The Score
Vancouver has positioned itself as a city to watch for innovative sustainability solutions in North America over the last decade. With steady development of its core protected bicycle network out into its suburbs, the City could see significant bicycle ridership increases. – Michael Seth Wexler, Director of Copenhagenize Canada
The Lowdown
A new Top 20 entrant this year, Vancouver is one of the few North American cities to push the boundaries and steadily innovate over the past few years when it comes to bicycle urbanism. While the bicycle culture in this laid-back Pacific metropolis can often be associated with sport, things are steadily changing as recent administrations have made a concerted effort to focus on bicycles as transport, incorporating an all-ages-and-abilities design framework.
With the highest city-wide bicycle modal share in Canada, Vancouver has been adding to its protected downtown bicycle network year after year, prioritizing major street corridors and heavy traffic bridges despite loud public bikelash. Cargo bikes are on the rise among a number of local businesses, and the local transit authority is building new long-term protected bicycle parking facilities to make a push towards better multi-modality.
Although there are many on-street bidirectional cycle tracks, new unidirectional ones keep popping up on a number of corridors, including some high-quality protected intersections to offer better separation from motor vehicles. The innovation seen in Vancouver today through design and action by the administration are giving some other long-standing bicycle cities in North America like Montréal or Portland a real run for their money, upping the ante and setting the bar for quality infrastructure much higher than previously seen.
The Fixes
Still, outside of the city centre, protected infrastructure on major corridors is practically nonexistent, relying instead mainly on a network of bicycle boulevards and cut-throughs.
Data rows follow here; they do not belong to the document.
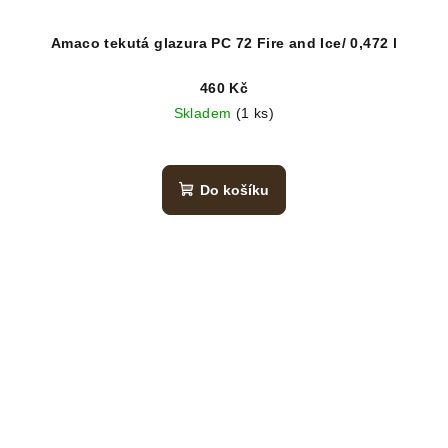
Amaco tekutá glazura PC 72 Fire and Ice/ 0,472 l
460 Kč
Skladem
(1 ks)
Do košíku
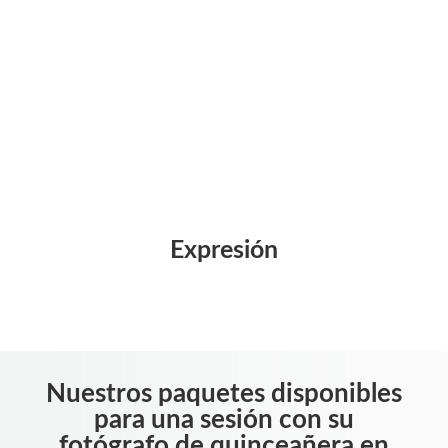
Expresión
Nuestros paquetes disponibles
para una sesión con su
fotógrafo de quinceañera en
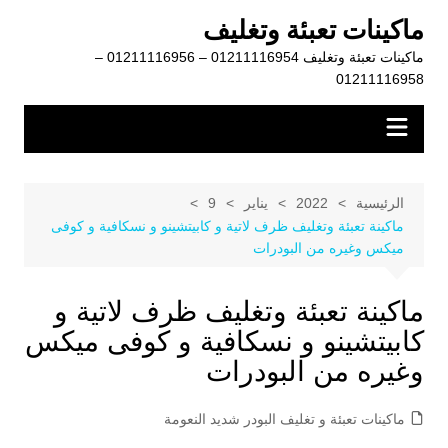
لتجاوز
ماكينات تعبئة وتغليف
لى
ماكينات تعبئة وتغليف 01211116954 – 01211116956 –
لمحتوى
01211116958
الرئيسية
2022
يناير
9
ماكينة تعبئة وتغليف ظرف لاتية و كابيتشينو و نسكافية و كوفى
ميكس وغيره من البودرات
ماكينة تعبئة وتغليف ظرف لاتية و
كابيتشينو و نسكافية و كوفى ميكس
وغيره من البودرات
ماكينات تعبئة و تغليف البودر شديد النعومة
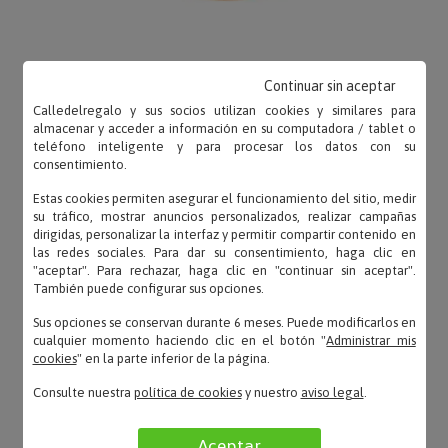
Continuar sin aceptar
OPINIONES
Calledelregalo y sus socios utilizan cookies y similares para
almacenar y acceder a información en su computadora / tablet o
teléfono inteligente y para procesar los datos con su
consentimiento.
Estas cookies permiten asegurar el funcionamiento del sitio, medir
su tráfico, mostrar anuncios personalizados, realizar campañas
Elvira – 22/12/2025
dirigidas, personalizar la interfaz y permitir compartir contenido en
«Llegó enseguida y tal y cimo venía en la foto»
las redes sociales. Para dar su consentimiento, haga clic en
"aceptar". Para rechazar, haga clic en "continuar sin aceptar".
También puede configurar sus opciones.
Sus opciones se conservan durante 6 meses. Puede modificarlos en
cualquier momento haciendo clic en el botón "
Administrar mis
Maria Jose – 23/10/2023
cookies
" en la parte inferior de la página.
«Es un regalo , y nos gusto mucho y al
Consulte nuestra
política de cookies
y nuestro
aviso legal
.
homenajeado mas»
Aceptar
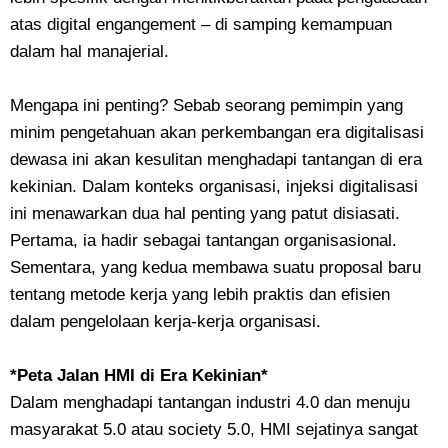
atas digital engangement – di samping kemampuan
dalam hal manajerial.
Mengapa ini penting? Sebab seorang pemimpin yang
minim pengetahuan akan perkembangan era digitalisasi
dewasa ini akan kesulitan menghadapi tantangan di era
kekinian. Dalam konteks organisasi, injeksi digitalisasi
ini menawarkan dua hal penting yang patut disiasati.
Pertama, ia hadir sebagai tantangan organisasional.
Sementara, yang kedua membawa suatu proposal baru
tentang metode kerja yang lebih praktis dan efisien
dalam pengelolaan kerja-kerja organisasi.
*Peta Jalan HMI di Era Kekinian*
Dalam menghadapi tantangan industri 4.0 dan menuju
masyarakat 5.0 atau society 5.0, HMI sejatinya sangat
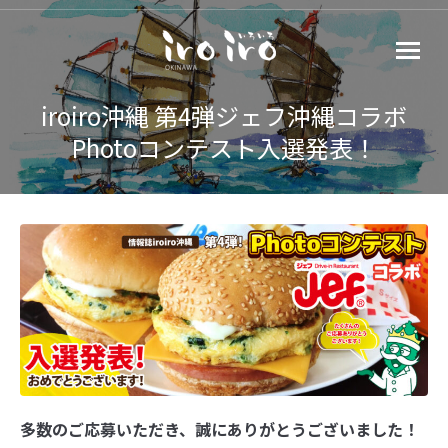
iroiro沖縄 第4弾ジェフ沖縄コラボ
Photoコンテスト入選発表！
多数のご応募いただき、誠にありがとうございました！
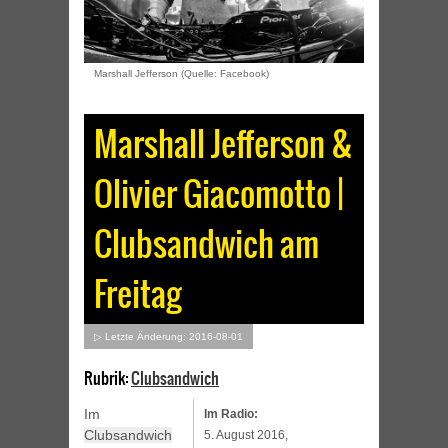
Marshall Jefferson (Quelle: Facebook)
Marshall Jefferson &
Olivier Giacomotto |
Clubsandwich am
Freitag
▷ Letzte Änderung: 2016-08-01
Rubrik:
Clubsandwich
Im
Im Radio:
Clubsandwich
5. August 2016,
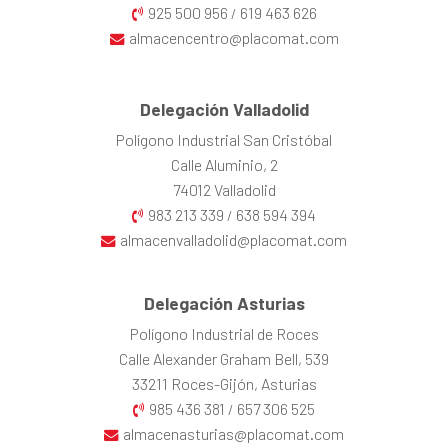
925 500 956
619 463 626
/
almacencentro@placomat.com
Delegación Valladolid
Polígono Industrial San Cristóbal
Calle Aluminio, 2
74012 Valladolid
983 213 339
638 594 394
/
almacenvalladolid@placomat.com
Delegación Asturias
Polígono Industrial de Roces
Calle Alexander Graham Bell, 539
33211 Roces-Gijón, Asturias
985 436 381
657 306 525
/
almacenasturias@placomat.com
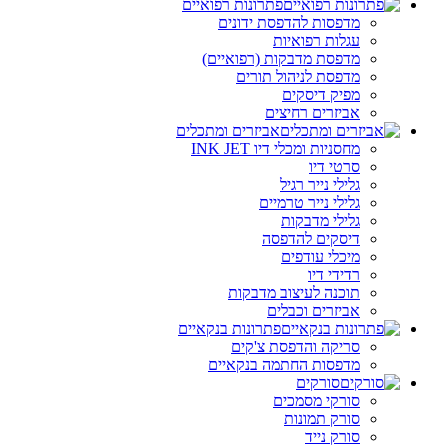
פתרונות רפואיים
מדפסות להדפסת ידונים
עגלות רפואיות
מדפסת מדבקות (רפואיים)
מדפסת לניהול תורים
מפיק דיסקים
אביזרים רחיצים
אביזרים ומתכלים
מחסניות ומכלי דיו INK JET
סרטי דיו
גלילי נייר רגיל
גלילי נייר טרמיים
גלילי מדבקות
דיסקים להדפסה
מיכלי עודפים
רדידי דיו
תוכנה לעיצוב מדבקות
אביזרים וכבלים
פתרונות בנקאיים
סריקה והדפסת צ'קים
מדפסות החתמה בנקאיים
סורקים
סורקי מסמכים
סורק תמונות
סורק נייד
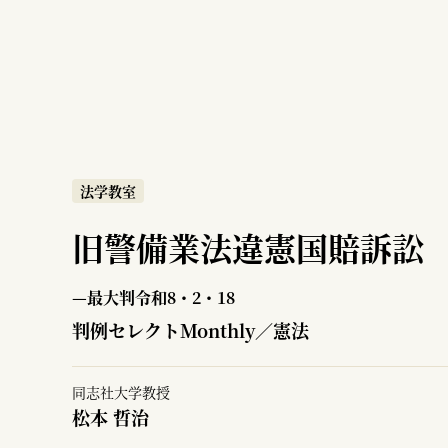
法学教室
旧警備業法違憲国賠訴訟
—最大判令和8・2・18
判例セレクトMonthly／憲法
同志社大学教授
松本 哲治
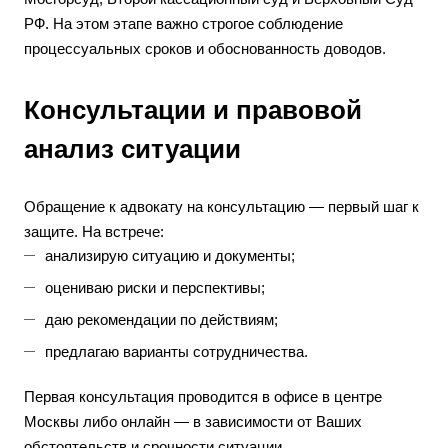
РФ. На этом этапе важно строгое соблюдение
процессуальных сроков и обоснованность доводов.
Консультации и правовой
анализ ситуации
Обращение к адвокату на консультацию — первый шаг к
защите. На встрече:
анализирую ситуацию и документы;
оцениваю риски и перспективы;
даю рекомендации по действиям;
предлагаю варианты сотрудничества.
Первая консультация проводится в офисе в центре
Москвы либо онлайн — в зависимости от Ваших
обстоятельств и срочности ситуации.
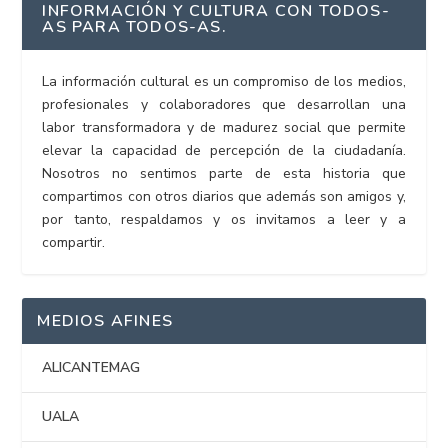
INFORMACIÓN Y CULTURA CON TODOS-
AS PARA TODOS-AS.
La información cultural es un compromiso de los medios,
profesionales y colaboradores que desarrollan una
labor transformadora y de madurez social que permite
elevar la capacidad de percepción de la ciudadanía.
Nosotros no sentimos parte de esta historia que
compartimos con otros diarios que además son amigos y,
por tanto, respaldamos y os invitamos a leer y a
compartir.
MEDIOS AFINES
ALICANTEMAG
UALA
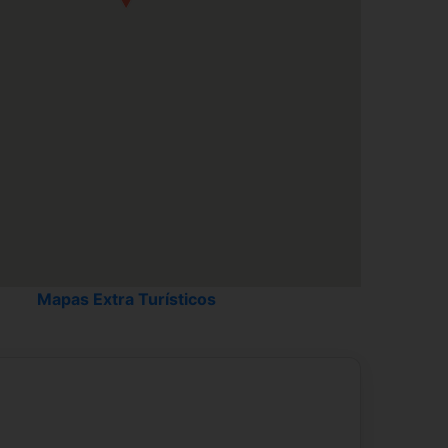
Classic Room 1 or 2 pax
Mapas Extra Turísticos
These are generally comfortable routes and some improvements are being made outside of the downtown, but many major corridors remain unprotected from high vehicle volumes.
Unfortunately for Vancouverites, provincial legislation still dictates that helmet use is mandatory, which tends to cast a victim-blaming lens on the conversation of bicycles at times. Although the City has piloted some public plaza redevelopment for car-free streets, more could be done on a grander scale. We are excited to see how far up the list Vancouver can get themselves if they continue full steam ahead!